> 本文抜粋
>>

ガールズ×戦士シリーズ(あるいはガールズ×ヒロイン!シリーズ[1])は、テレビ東京系ほかにて放映されていた少女向け特撮ドラマ番組の総称である。
少女向け特撮作品としては美少女戦士セーラームーン実写版(東映、2003年)以来14年ぶりの大型作品である。
概要
OLMとタカラトミーの原案で、2017年4月より毎週日曜朝に放送された変身ヒロインドラマシリーズ。すべての作品で三池崇史が総監督を担当。
各作品にて戦士を演じるキャスト陣はダンスボーカルユニットとしてデビューし、番組のOP、ED曲を担当するため、EXILEが所属する芸能事務所LDHのバックアップのもとダンスや歌のトレーニングを受けている。したがって、俳優として養成された本職の子役は戦士に起用されていない。
なお放送上ガールズ×戦士シリーズの呼称が正式に用いられるようになったのは、3作品目に当たる「ひみつ×戦士 ファントミラージュ!」からである。
共通の設定、ストーリー
年齢設定、パートナー妖精の存在、物語の進展に伴う追加戦士の登場や新アイテムを駆使しての戦闘など、1990年代以降の戦闘魔法少女や戦闘少女アニメ作品の王道パターンを踏襲しつつテレビ朝日系ニチアサ作品のように毎年度キャスト、モチーフやテーマを一新して制作されている。いずれの作品でもピンクの戦士を主人公に位置づけ、妖精を介し変身能力を得て、仲間とともに敵組織の目論見を阻止する為に戦うというのが話の主軸。物語終盤では組織のボスと直接対決するのが定番となっている。
なお敵とは言うもののどこか憎めないコミカルで間抜けな人物ばかりで、ギャグシーンも多く盛り込まれている。そうした戦士たちを取り巻く人物、各話ごとに登場するゲストキャラクターを著名な俳優や個性派バイプレイヤー、タレント、芸人が務めるのも見どころの一つ。
戦闘にはシリーズを一貫してダンス要素が取り入れられ、変身、浄化技バンクでは長尺のダンス映像が挿入される。特に1作目の「アイドル×戦士 ミラクルちゅーんず!」の変身バンクは5人合わせて3分を超えていた(次作からは内容に応じ短く編集されるケースが多くなった)。
本邦初の本格ガールズ特撮
アニメではない特撮(実写)技法を用いた変身ヒロイン作品(特撮ヒロイン作品、のちに美少女戦士セーラームーンの成功を受けヒロインの複数設定化を試みたガールズ特撮)は東映が石ノ森章太郎、武内直子両氏の原作の元、過去にも多数制作してた。またかつて特撮ヒーロー「鎧甲勇士」制作の時、円谷プロダクションの制作指導、支援を受けていた中国の制作会社2社がシリーズ各2本を制作をしていた(巴啦啦小魔仙シリーズ(2008年)、舞法天女シリーズ(2016年))。

<<

> データ抜粋
>>

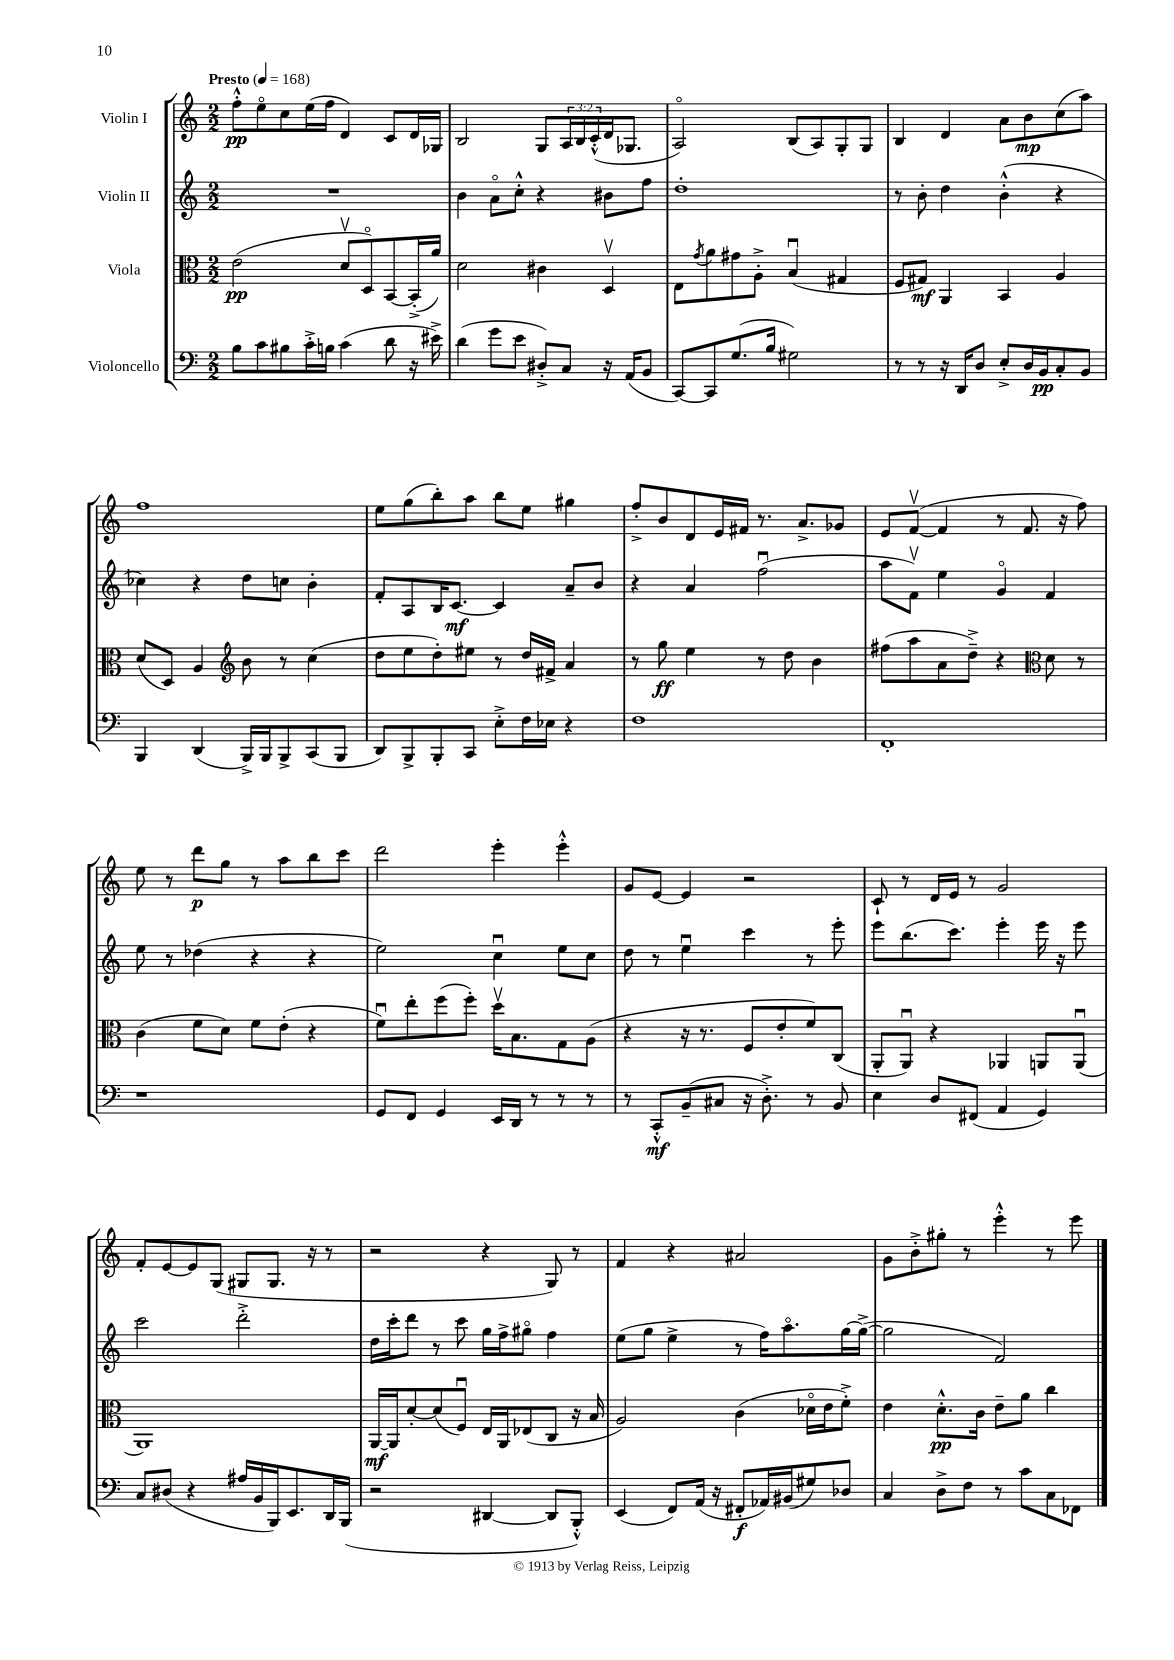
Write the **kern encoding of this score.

<<

> 実施事項
次の1.〜3.の記述が本文抜粋の内容と一致するかどうかを判定し、それぞれ「はい」または「いいえ」で答えたうえで、判断の決め手となる本文抜粋の語句を正確に引用してください。
1. シリーズのすべての作品で、三池崇史が総監督を務めている。
2. 俳優として養成された本職の子役が、戦士役に起用されている。
3. ガールズ×戦士シリーズの呼称は、1作目から放送上正式に用いられていた。

> 正答
1. はい。『すべての作品で三池崇史が総監督を担当。』
2. いいえ。『俳優として養成された本職の子役は戦士に起用されていない。』
3. いいえ。『なお放送上ガールズ×戦士シリーズの呼称が正式に用いられるようになったのは、3作品目に当たる「ひみつ×戦士 ファントミラージュ!」からである。』